Feature parity between these two cards is extremely high — both support DirectX 12 Ultimate, ray tracing, DLSS, and Intel Resizable BAR, and both can drive up to 4 displays simultaneously. DirectX 12 Ultimate is particularly significant as it unlocks the full suite of modern rendering features including hardware-accelerated ray tracing and variable-rate shading, ensuring both cards are future-proofed for current and upcoming game titles. DLSS support adds meaningful real-world value, enabling AI-driven upscaling that can substantially boost frame rates with minimal visual quality trade-offs.
The one concrete differentiator in this group is RGB lighting: the Palit GamingPro-S includes it, while the MSI Ventus 3X does not. For users building aesthetically themed systems with synchronized lighting ecosystems, this is a genuine distinction. For those indifferent to aesthetics — or those preferring a cleaner, understated look — the Ventus 3X's lack of RGB is equally acceptable.
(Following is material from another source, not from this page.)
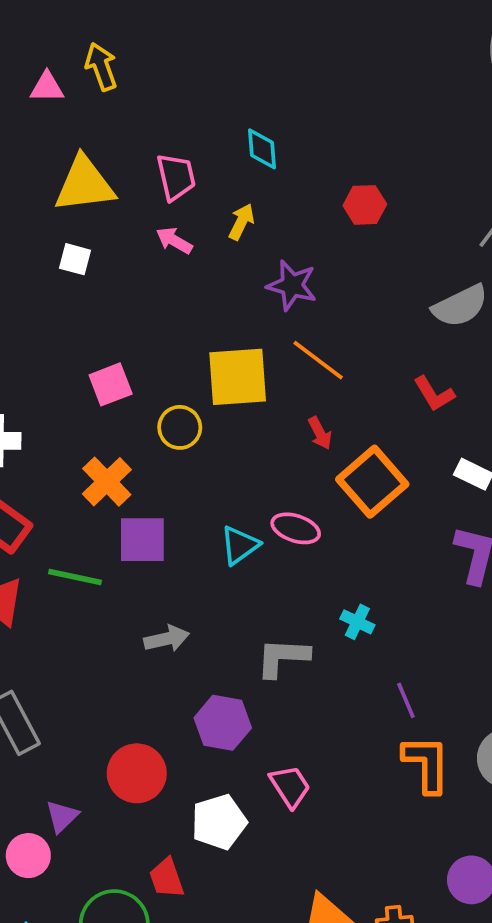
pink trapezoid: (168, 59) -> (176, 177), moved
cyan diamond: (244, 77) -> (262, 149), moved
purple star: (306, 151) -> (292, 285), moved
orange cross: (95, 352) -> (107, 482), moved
It is worth noting that neither card supports XeSS (XMX), which is an Intel-specific upscaling feature and not expected on Nvidia hardware, so its absence carries no practical weight here.
Overall, the Palit GamingPro-S holds a narrow edge in this group solely due to its RGB lighting support — a differentiator that matters only to users who prioritize system aesthetics. On every functionally significant feature, including API support, upscaling, ray tracing, and multi-display capability, these two cards are completely identical. The ″winner″ here depends entirely on whether RGB is a priority for the buyer.